If the state offers someone a near-zero-down payment mortgage at a low interest rate (for example, an FHA or VA mortgage), this is the equivalent of offering a gambler in a casino a compelling deal: keep any winnings (if the house rises in value) and the state absorbs any losses that result from the house declining in value (defaults, etc.)
As noted in the series' first two parts, The Source of Systemic Crisis: Risk and Moral Hazard (August 21, 2013) and The Grand Experiment: Offloading Risk onto the State (August 22, 2013), the potential losses from open-ended risk are also open-ended, while the state's ability to borrow money to backstop every loss is intrinsically limited.
In other words, the Big Government Backstops Everything faith is that crises and losses will be intermittent and shallow, and thus well within the government's ability to unleash a cleansing tsunami of borrowed money that will flood the economy with enough cash and credit to wash out any and all losses.
Systemic financial crises can be fixed with More of the Same--just unleash an even larger tsunami of free (borrowed) money to wash away the losses and financial ills.
The problem with this faith is that the open-ended concentration of risk in the state creates open-ended demands for backstops that eventually exceed the state's ability to borrow money. It's absolutely critical to grasp the difference between government borrowing in World War II and government borrowing in the present.
In World War II, the state imposed wage/price controls and forced full employment by the military draft (here's 15.5 million jobs and you're going to take one) and an extraordinary expansion of industrial production of weaponry and war materiel.
This created a vast pool of private savings that could be invested in War Bonds, the Treasury bonds sold to fund the war. This accumulated savings also provided the capital foundation for the postwar expansion of credit and consumer spending.

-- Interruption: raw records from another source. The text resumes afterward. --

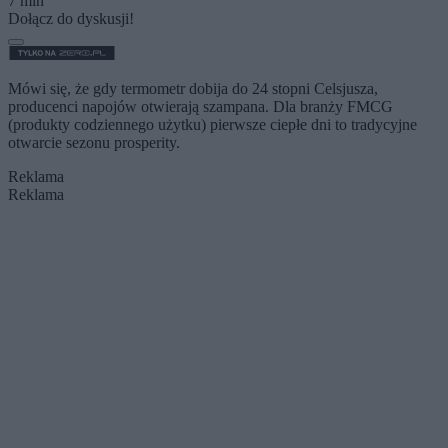
7 min
Dołącz do dyskusji!
Mówi się, że gdy termometr dobija do 24 stopni Celsjusza,
producenci napojów otwierają szampana. Dla branży FMCG
(produkty codziennego użytku) pierwsze ciepłe dni to tradycyjne
otwarcie sezonu prosperity.
Reklama
Reklama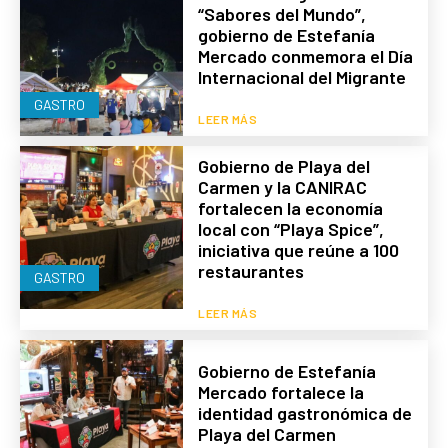
“Sabores del Mundo”,
gobierno de Estefanía
Mercado conmemora el Día
Internacional del Migrante
GASTRO
LEER MÁS
Gobierno de Playa del
Carmen y la CANIRAC
fortalecen la economía
local con “Playa Spice”,
iniciativa que reúne a 100
restaurantes
GASTRO
LEER MÁS
Gobierno de Estefanía
Mercado fortalece la
identidad gastronómica de
Playa del Carmen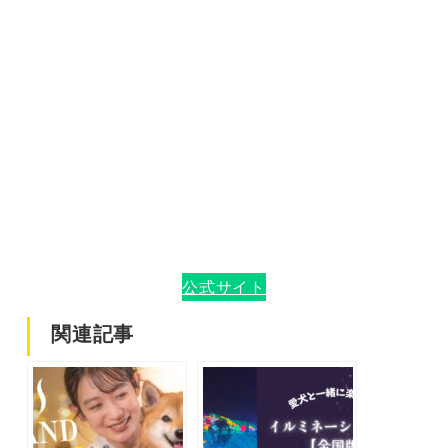
公式サイト
関連記事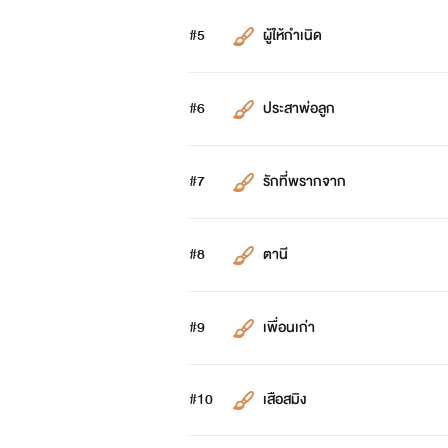
#5
ผู้ให้กำเนิด
#6
ประสาพ่อลูก
#7
รักที่พรากจาก
#8
ตานี
#9
เพื่อนเก่า
#10
เสือสมิง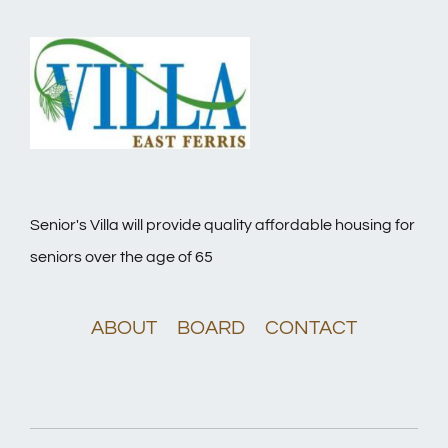
Senior's Villa will provide quality affordable housing for
seniors over the age of 65
ABOUT
BOARD
CONTACT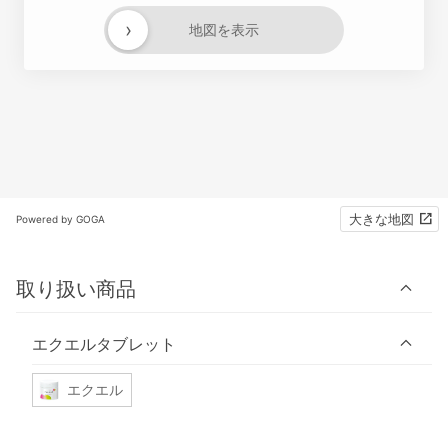
›
地図を表示
大きな地図
Powered by GOGA
取り扱い商品
エクエルタブレット
エクエル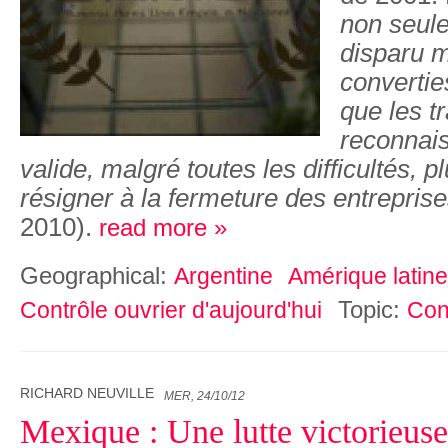
non seule
disparu m
convertie
que les tr
reconnai
valide, malgré toutes les difficultés, p
résigner à la fermeture des entrepris
2010).
read more »
Geographical:
Argentine
Amérique latine
Topic:
Contrôle ouvrier d'aujourd'hui
Con
RICHARD NEUVILLE
MER, 24/10/12
Mexique : Une lutte victorieuse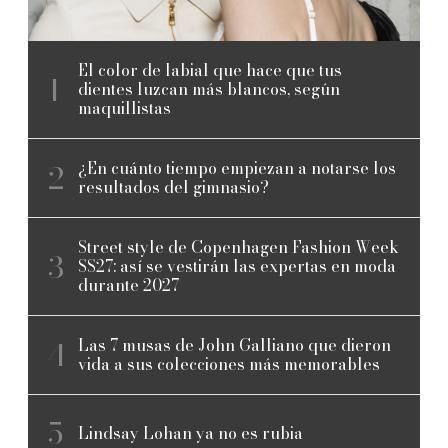
El color de labial que hace que tus
dientes luzcan más blancos, según
maquillistas
¿En cuánto tiempo empiezan a notarse los
resultados del gimnasio?
Street style de Copenhagen Fashion Week
SS27: así se vestirán las expertas en moda
durante 2027
Las 7 musas de John Galliano que dieron
vida a sus colecciones más memorables
Lindsay Lohan ya no es rubia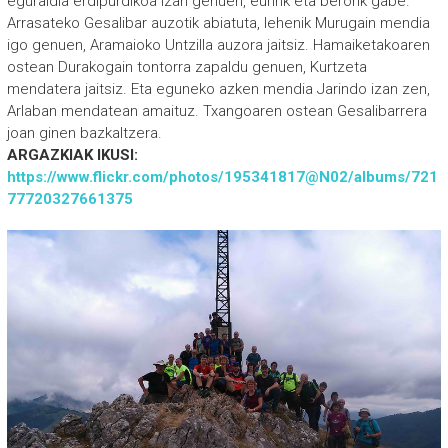
eguraldia erdipurdikoa izan genuen, euririk eta berorik gabe.
Arrasateko Gesalibar auzotik abiatuta, lehenik Murugain mendia
igo genuen, Aramaioko Untzilla auzora jaitsiz. Hamaiketakoaren
ostean Durakogain tontorra zapaldu genuen, Kurtzeta
mendatera jaitsiz. Eta eguneko azken mendia Jarindo izan zen,
Arlaban mendatean amaituz. Txangoaren ostean Gesalibarrera
joan ginen bazkaltzera.
ARGAZKIAK IKUSI:
https://www.flickr.com/photos/195341817@N02/albums/721
77720327661375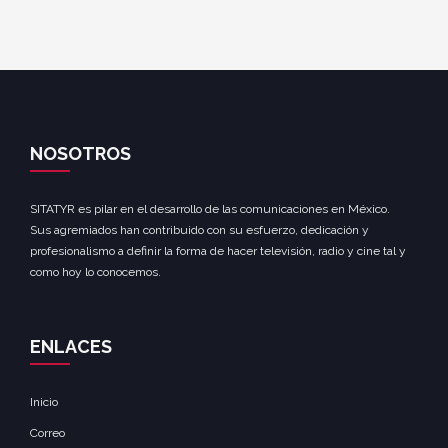
NOSOTROS
SITATYR es pilar en el desarrollo de las comunicaciones en México.
Sus agremiados han contribuido con su esfuerzo, dedicación y
profesionalismo a definir la forma de hacer televisión, radio y cine tal y
como hoy lo conocemos.
ENLACES
Inicio
Correo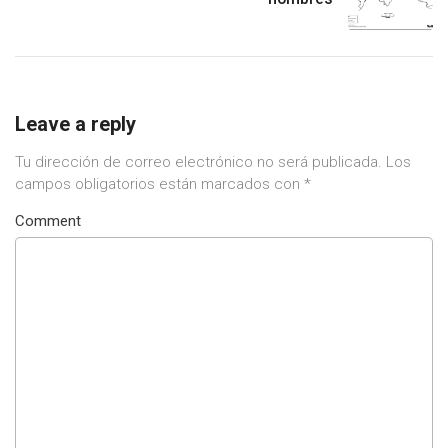
Leave a reply
Tu dirección de correo electrónico no será publicada.
Los
campos obligatorios están marcados con
*
Comment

The present borrowing and spending tsunami is fundamentally different: rather than rely on private savings being invested in Treasury bonds (debt), the central bank (Federal Reserve) creates trillions of dollars which it uses to buy Treasury bonds and home mortgages:
$2.6 trillion created and counting:
Meanwhile, Federal debt has exploded as borrowing a tsunami of money has turned from "getting through a rough patch" to chronic massive deficit spending:
Note the structural gap between Federal receipts and spending:
Another critical difference between the World War II tsunami of state money and the present is that the money created by the Fed isn't going into the real economy, it's feeding speculative asset bubbles. Note the near-perfect correlation of the S&P 500 stock market index and the Fed's balance sheet/creation of money:
In other words, the state/central bank backstopping of systemic risk now focuses on creating phantom wealth via speculative bubbles rather than forcing full employment. Rather than "draft" 15 million unemployed into a low-paying civilian equivalent of the World War II military machine, the state/central bank has endeavored to inflate asset bubbles that are supposed to create a "wealth effect" that will magically persuade households and enterprises to go out and borrow and spend.

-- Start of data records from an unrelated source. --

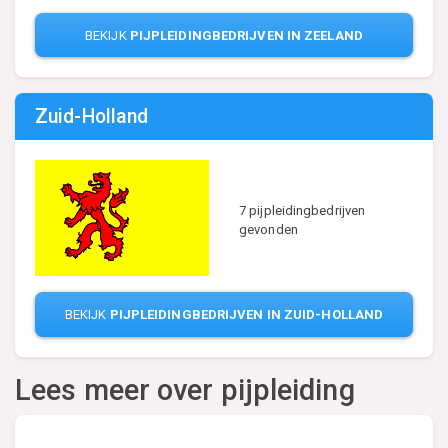
BEKIJK
PIJPLEIDINGBEDRIJVEN IN ZEELAND
Zuid-Holland
7 pijpleidingbedrijven
gevonden
BEKIJK
PIJPLEIDINGBEDRIJVEN IN ZUID-HOLLAND
Lees meer over pijpleiding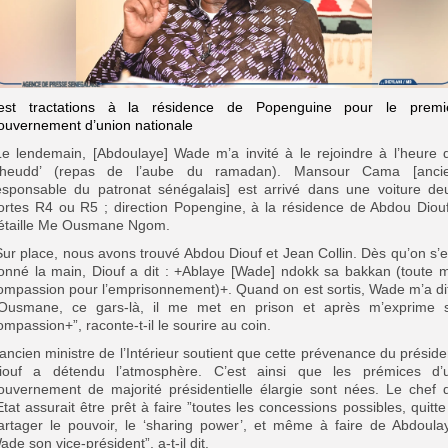
est tractations à la résidence de Popenguine pour le premi
ouvernement d’union nationale
Le lendemain, [Abdoulaye] Wade m’a invité à le rejoindre à l’heure 
kheudd’ (repas de l’aube du ramadan). Mansour Cama [anci
esponsable du patronat sénégalais] est arrivé dans une voiture de
ortes R4 ou R5 ; direction Popengine, à la résidence de Abdou Diouf
étaille Me Ousmane Ngom.
Sur place, nous avons trouvé Abdou Diouf et Jean Collin. Dès qu’on s’e
onné la main, Diouf a dit : +Ablaye [Wade] ndokk sa bakkan (toute 
ompassion pour l’emprisonnement)+. Quand on est sortis, Wade m’a dit
Ousmane, ce gars-là, il me met en prison et après m’exprime 
ompassion+”, raconte-t-il le sourire au coin.
’ancien ministre de l’Intérieur soutient que cette prévenance du préside
iouf a détendu l’atmosphère. C’est ainsi que les prémices d’
ouvernement de majorité présidentielle élargie sont nées. Le chef 
’Etat assurait être prêt à faire ”toutes les concessions possibles, quitte
artager le pouvoir, le ‘sharing power’, et même à faire de Abdoula
ade son vice-président”, a-t-il dit.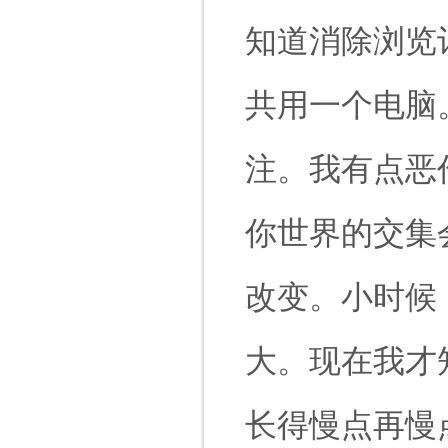
知道消除浏览
共用一个电脑
注。我有点恶
你世界的交集
改变。小时候
大。现在我才
长得慢点再慢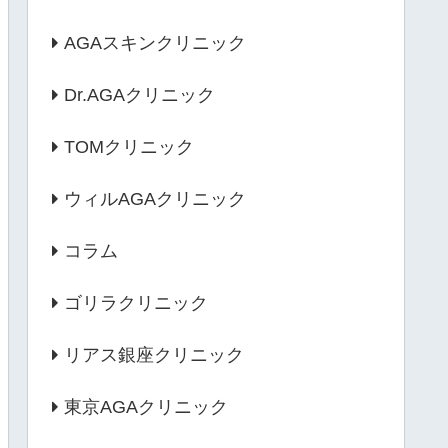
AGAスキンクリニック
Dr.AGAクリニック
TOMクリニック
ウィルAGAクリニック
コラム
ゴリラクリニック
リアス銀座クリニック
東京AGAクリニック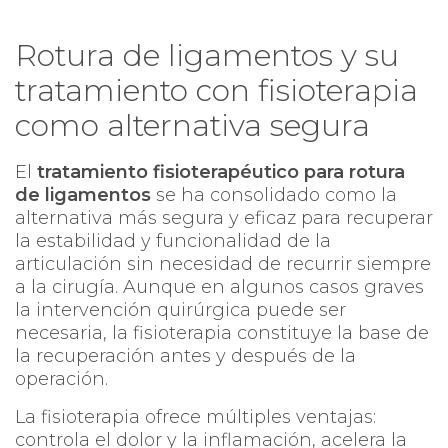
Rotura de ligamentos y su
tratamiento con fisioterapia
como alternativa segura
El
tratamiento fisioterapéutico para rotura
de ligamentos
se ha consolidado como la
alternativa más segura y eficaz para recuperar
la estabilidad y funcionalidad de la
articulación sin necesidad de recurrir siempre
a la cirugía. Aunque en algunos casos graves
la intervención quirúrgica puede ser
necesaria, la fisioterapia constituye la base de
la recuperación antes y después de la
operación.
La fisioterapia ofrece múltiples ventajas:
controla el dolor y la inflamación, acelera la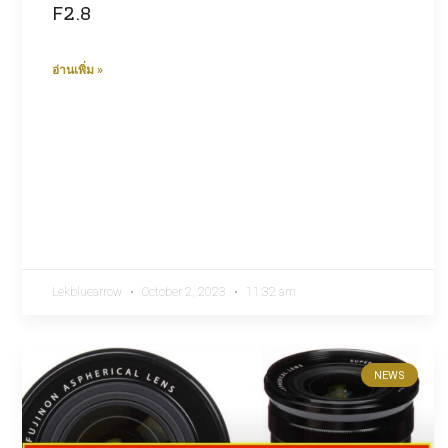
F2.8
อ่านเพิ่ม »
Lekbluearrow
October 2, 2023
11:32 am
NEWS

What are the consequences of a central bank creating trillions of dollars for speculation and a central state borrowing trillions of dollars on a permanent basis? As noted before, risk cannot be extinguished, it can only be offloaded onto someone else or masked for a short time.

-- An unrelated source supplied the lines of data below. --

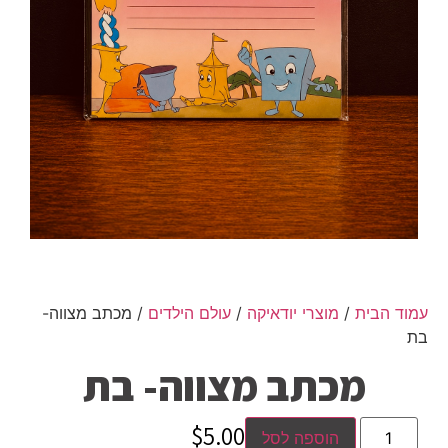
עמוד הבית
/
מוצרי יודאיקה
/
עולם הילדים
/ מכתב מצווה-
בת
מכתב מצווה- בת
$
5.00
הוספה לסל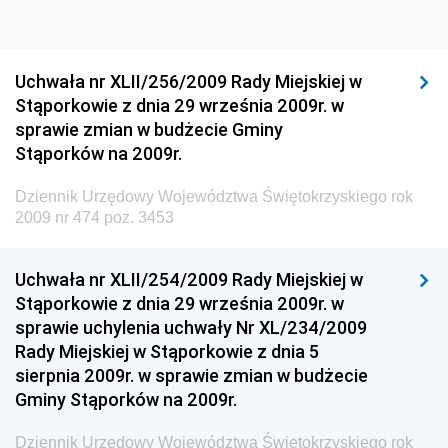
Dziennik Urzędowy Głównego Inspektoratu Ochrony
Środowiska
Dziennik Urzędowy Generalnej Dyrekcji Ochrony
Uchwała nr XLII/256/2009 Rady Miejskiej w
Środowiska
Stąporkowie z dnia 29 września 2009r. w
Dziennik Urzędowy Ministerstwa Administracji,
sprawie zmian w budżecie Gminy
Gospodarki Terenowej i Ochrony Środowiska
Stąporków na 2009r.
Dziennik Urzędowy Ministerstwa Administracji i
Dziennik Urzędowy Województwa Świętokrzyskiego rok
Gospodarki Przestrzennej
2009 nr 474 poz. 3453
Dziennik Urzędowy Unii Europejskiej, L
Dziennik Urzędowy Ministerstwa Komunikacji
Uchwała nr XLII/254/2009 Rady Miejskiej w
Stąporkowie z dnia 29 września 2009r. w
Dziennik Urzędowy Ministerstwa Przemysłu
sprawie uchylenia uchwały Nr XL/234/2009
Chemicznego i Lekkiego
Rady Miejskiej w Stąporkowie z dnia 5
Dziennik Urzędowy Ministerstwa Rolnictwa i
sierpnia 2009r. w sprawie zmian w budżecie
Gospodarki Żywnościowej
Gminy Stąporków na 2009r.
Dziennik Urzędowy Ministra Rodziny, Pracy i Polityki
Społecznej
Dziennik Urzędowy Województwa Świętokrzyskiego rok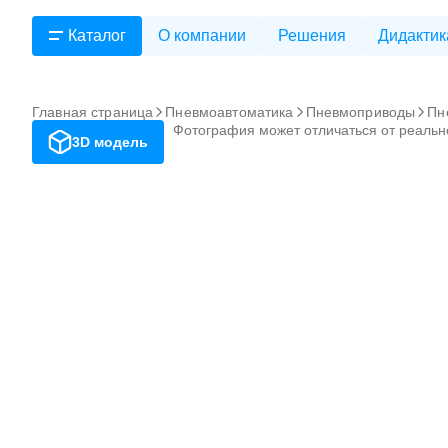
Каталог
О компании
Решения
Дидактик
Главная страница
Пневмоавтоматика
Пневмоприводы
Пн
Фотография может отличаться от реальн
3D модель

The consequences of this sleight-of-hand (the Fed creates money to buy Federal bonds so the government can borrow and blow trillions of dollars) are not yet visible, but there will be consequences at some point; the risks have only been temporarily cloaked.
Federal debt has risen $7.1 trillion since the current systemic financial crisis began in August, 2008, from $9.6 trillion to $16.7 trillion. (You can see for yourself on Treasury Direct). That is an astonishingly large increase. Add in the nearly $3 trillion created and injected into the financial sector by the Fed and the total money-tsunami unleashed to "fix" this systemic financial crisis is close to $10 trillion.
This unprecedented tsunami of money has failed to fix the crisis. Instead, it has created a vast and as-yet invisible risk of collapse of the state/central bank system itself. By concentrating systemic risk into the state, we have not extinguished risk; we have only pooled it into a reservoir dammed by one barrier: the state's ability to borrow and spend virtually unlimited amounts of money.
As I have described in Why Isn't There a Demonstrably Correct Economic Theory? (August 16, 2013), creating money and credit simply creates more claims on existing real-world resources--it doesn't create new wealth or resources. When those claims vastly exceed the underlying wealth/resources, the system of credit and currency claims will implode.
Borrowing and printing $10 trillion hasn't fixed anything; it has only raised the reservoir of risk to the top of the dam. Cracks are opening as the pressure builds, and we should not be surprised when risk and consequence reconnect and the dam gives way.